To investigate the impact of varying initial iteration counts ($k_0$) and the number of client nodes (m) on the temporal efficiency of the algorithm, we conducted a series of experiments. The parameter influences the number of local updates ($k_0$), while m corresponds to the number of client nodes involved in the computation. Our objective was to ascertain whether an increased number of nodes affects the algorithm’s parallelism. The experimental outcomes are listed in Figure 9.

Figure 9a illustrates the relationship between the iterative time and the communication rounds at different $k_0$ values for Algorithm 3 . An increment in $k_0$ corresponds to a decrease in the total number of iterations required, allowing Algorithm 3 to halt earlier and utilize less iterative time. Each line in the graph represents the algorithm’s performance with a different $k_0$ value, demonstrating that higher values lead to quicker convergence, as evidenced by the curves leveling off sooner. This suggests that optimizing the $k_0$ parameter can enhance the algorithm’s efficiency, reducing computational time while maintaining convergence integrity.

Figure 9b demonstrates the relationship between the iterative time and $k_0$ with different numbers of nodes (m) for Algorithm 3. It is observed that an increase in m leads to a longer iteration time. However, the overall time decreases with an increase in $k_0$, indicating that our algorithm exhibits favorable parallelism. Despite this, the influence of node count on computation time is not entirely negated; therefore, the potential time cost due to an increase in nodes must be considered in computational evaluations. This underscores the necessity of balancing the number of nodes against the performance gains achieved through parallel processing when deploying the algorithm in distributed computing environments.

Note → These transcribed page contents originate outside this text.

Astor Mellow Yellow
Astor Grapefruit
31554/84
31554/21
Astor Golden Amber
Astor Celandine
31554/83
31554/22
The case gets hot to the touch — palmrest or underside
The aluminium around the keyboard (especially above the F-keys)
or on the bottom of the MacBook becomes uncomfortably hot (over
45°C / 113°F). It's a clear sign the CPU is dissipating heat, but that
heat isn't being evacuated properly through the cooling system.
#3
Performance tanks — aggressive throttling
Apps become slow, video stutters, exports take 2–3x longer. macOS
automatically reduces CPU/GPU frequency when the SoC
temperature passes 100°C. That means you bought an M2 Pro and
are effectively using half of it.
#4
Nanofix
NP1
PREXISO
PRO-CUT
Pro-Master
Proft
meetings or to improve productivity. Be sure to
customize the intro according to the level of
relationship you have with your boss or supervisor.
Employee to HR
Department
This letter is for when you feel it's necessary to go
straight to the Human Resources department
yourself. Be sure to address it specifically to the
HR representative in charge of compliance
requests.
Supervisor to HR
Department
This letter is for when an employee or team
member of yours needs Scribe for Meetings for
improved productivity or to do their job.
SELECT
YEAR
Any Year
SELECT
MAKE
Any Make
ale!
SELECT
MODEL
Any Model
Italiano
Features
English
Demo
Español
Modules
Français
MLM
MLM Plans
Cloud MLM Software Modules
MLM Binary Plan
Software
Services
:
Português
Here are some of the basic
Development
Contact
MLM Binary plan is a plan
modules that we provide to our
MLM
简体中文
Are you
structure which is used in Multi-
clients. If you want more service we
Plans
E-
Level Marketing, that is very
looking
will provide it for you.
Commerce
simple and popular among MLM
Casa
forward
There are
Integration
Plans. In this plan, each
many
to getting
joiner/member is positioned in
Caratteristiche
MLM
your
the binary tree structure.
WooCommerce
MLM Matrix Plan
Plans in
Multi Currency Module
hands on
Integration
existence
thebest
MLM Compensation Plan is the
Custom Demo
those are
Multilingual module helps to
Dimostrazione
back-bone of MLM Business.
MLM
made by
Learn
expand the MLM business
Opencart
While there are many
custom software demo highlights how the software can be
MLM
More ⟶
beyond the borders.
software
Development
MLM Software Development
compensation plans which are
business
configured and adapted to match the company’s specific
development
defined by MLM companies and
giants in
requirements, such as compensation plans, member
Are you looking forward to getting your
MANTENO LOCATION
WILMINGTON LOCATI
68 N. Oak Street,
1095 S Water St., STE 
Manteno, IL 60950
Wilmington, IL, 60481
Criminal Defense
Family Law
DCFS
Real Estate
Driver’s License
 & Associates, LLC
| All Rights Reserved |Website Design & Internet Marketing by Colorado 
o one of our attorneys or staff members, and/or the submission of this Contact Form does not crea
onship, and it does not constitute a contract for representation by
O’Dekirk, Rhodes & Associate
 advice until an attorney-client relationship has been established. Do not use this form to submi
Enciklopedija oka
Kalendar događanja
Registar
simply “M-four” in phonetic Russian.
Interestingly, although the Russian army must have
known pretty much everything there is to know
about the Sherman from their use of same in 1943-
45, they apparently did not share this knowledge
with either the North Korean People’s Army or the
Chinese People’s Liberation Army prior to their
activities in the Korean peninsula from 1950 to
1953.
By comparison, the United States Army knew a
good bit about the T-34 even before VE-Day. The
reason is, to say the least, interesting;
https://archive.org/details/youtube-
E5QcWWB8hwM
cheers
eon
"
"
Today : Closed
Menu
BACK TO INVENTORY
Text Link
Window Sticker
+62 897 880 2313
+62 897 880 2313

Obviously, Algorithm 3 considers the communication and computation costs in relation to $k_0$. Specifically, the framework states that the global update occurs only at certain steps (e.g., at step km being a multiple of a pre-defined integer ($k_0$)). It is shown that the larger the $k_0$, the less time for our algorithm to converge (see Figure 7, Figure 8 and Figure 9). In addition, the local computational complexity at each node is $O\left(k\right)$, where k is the iteration time. By adjusting $k_0$, we can optimize the trade-off between communication efficiency and computational load, demonstrating the scalability and adaptability of the algorithm for federated learning.

5. Conclusions

This study introduces two symmetric ADMM-based federated learning algorithms relaxed steps. Algorithm 2 bolsters computational efficiency in federated learning, while Algorithm 3 capitalizes on Algorithm 2 to further optimize communication efficiency. Relevant numerical experiments were set up to illustrate the feasibility and efficiency of the algorithms. In conclusion, the two proposed algorithms exhibit rapid convergence and excellent performance. While experiments based on linear and logistic regressions were conducted on small scales and only serve as proofs of concept, in contrast to [41,42], which researched large-scale cases and realistic usage. Therefore, exploring applications related to large-scale optimization problems will be the subject of further research in the future.